С 1983 – грузчик на заводе «Картонтоль», потом, потом сторож Лиговского проспекта слева, если от вокзала, на Ленбуммаше и проч. До1998 г. Женился на художнице в 1985 г. Сочинял то стихи, то песни, то пьесы, ставил, играл. Это был кусочек андеграунда.
Мои стихи прожгли дыру в бумаге;
Пошел огонь от строчки отползать —
Сквозь дырочки – где препинанья знаки,
В лицо мне смотрят жгучие глаза;
Тушу я все суровой влажной строчкой,
Но поздно (весь охвачен вмиг огнем),
И, став каким-то огненным кустом:
Не в силах вовсе стал я ставить точку…
I
Скрещение теней березовое – на покос,
Я – вечера кус – фиолетовым веком – прикрою,
Погост у воды… Взносит Вычегда пену волною
Чтоб нежился слух. Ведь со Слова же Всё началось
II
И кончится. Солнце укатится в реку… Чертя
Стихи у воды… в небе… ласточка луч воспевает.

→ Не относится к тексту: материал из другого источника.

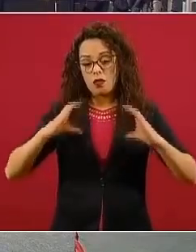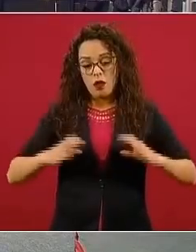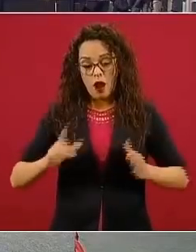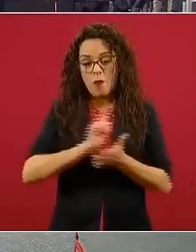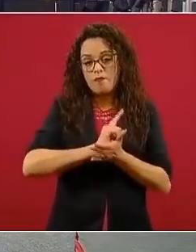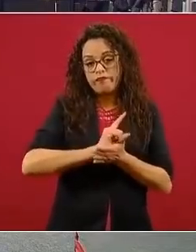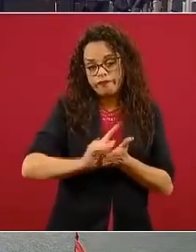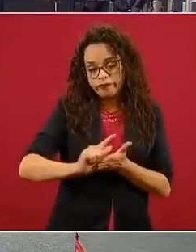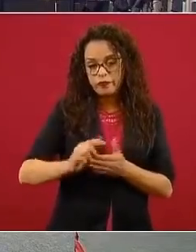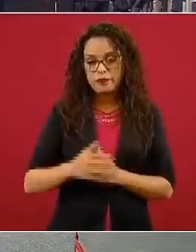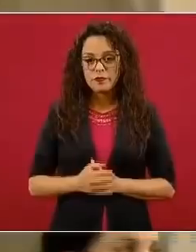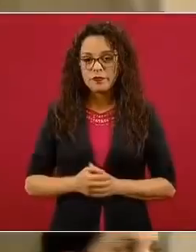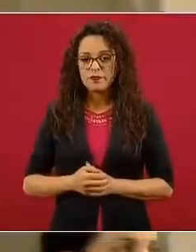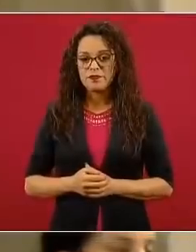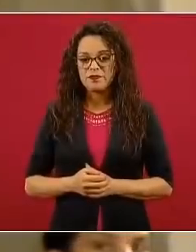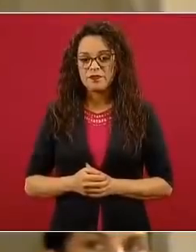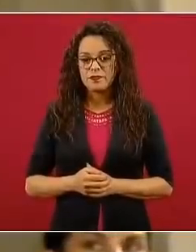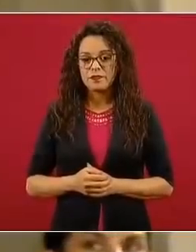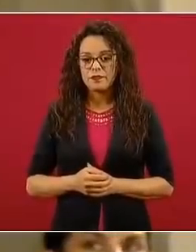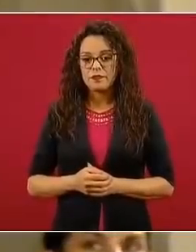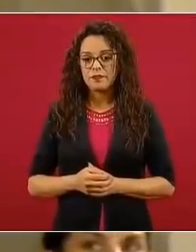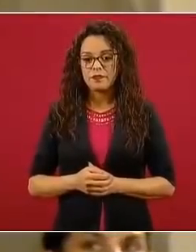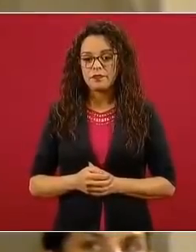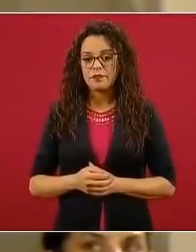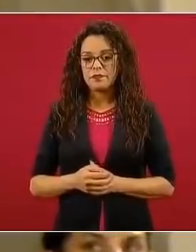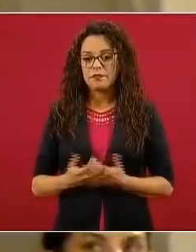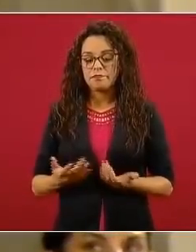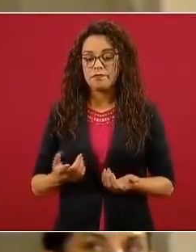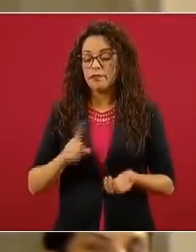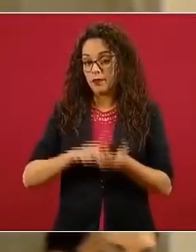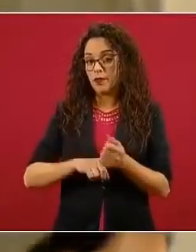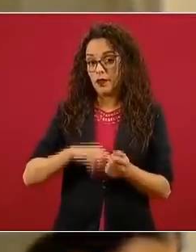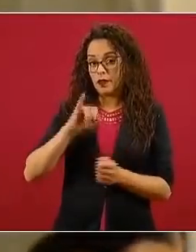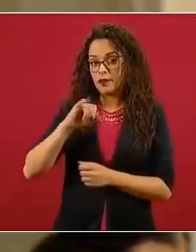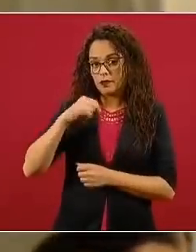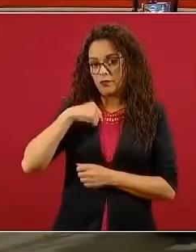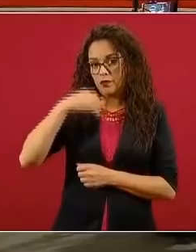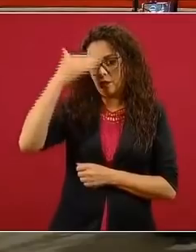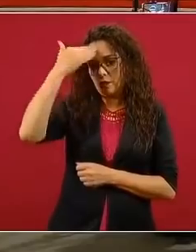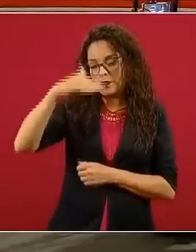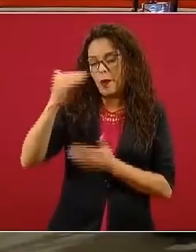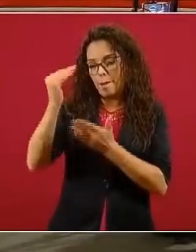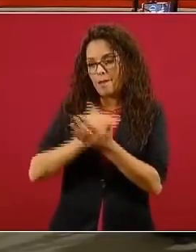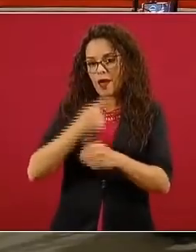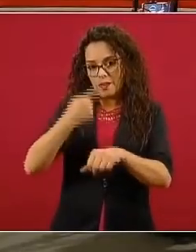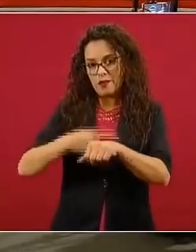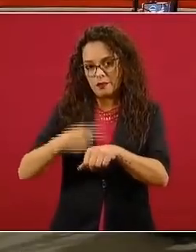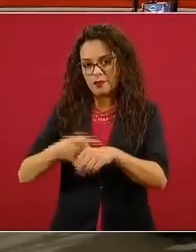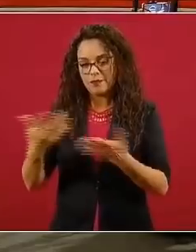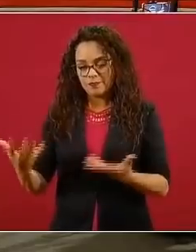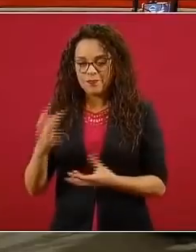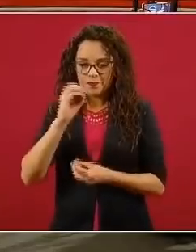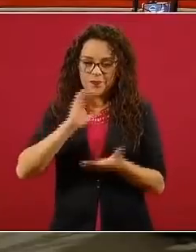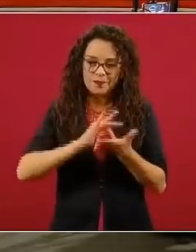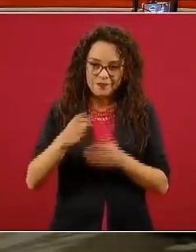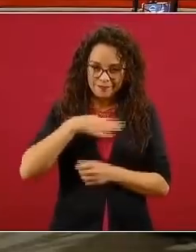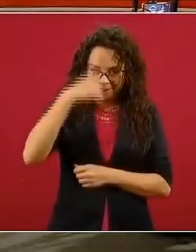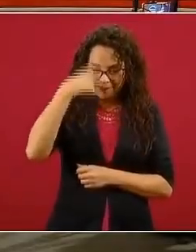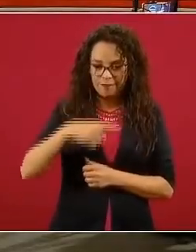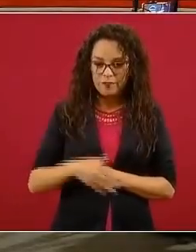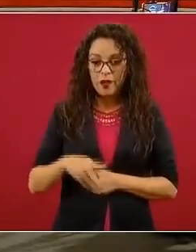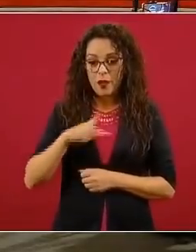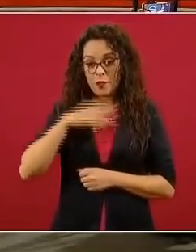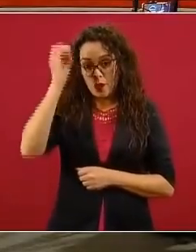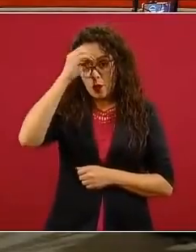también van a influir en las enfermedades que seguramente se van a reducir. Gracias. Buenas noches. Bienvenidos. Muchas gracias. Mi opinión seguramente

Чу. Тонкозвучащая на юге туманном звезда
И песня о том, как она – чтоб упасть – доспевает.
Какие ливанские кедры! Березы ужасной длины.
Над пихтовой рощею коршун. Вкруг тишь над водой: меловая.
Изгибы песка – что старухи морщины – влажны.
Но девчонкой мчится от катера к гальке волна, как живая.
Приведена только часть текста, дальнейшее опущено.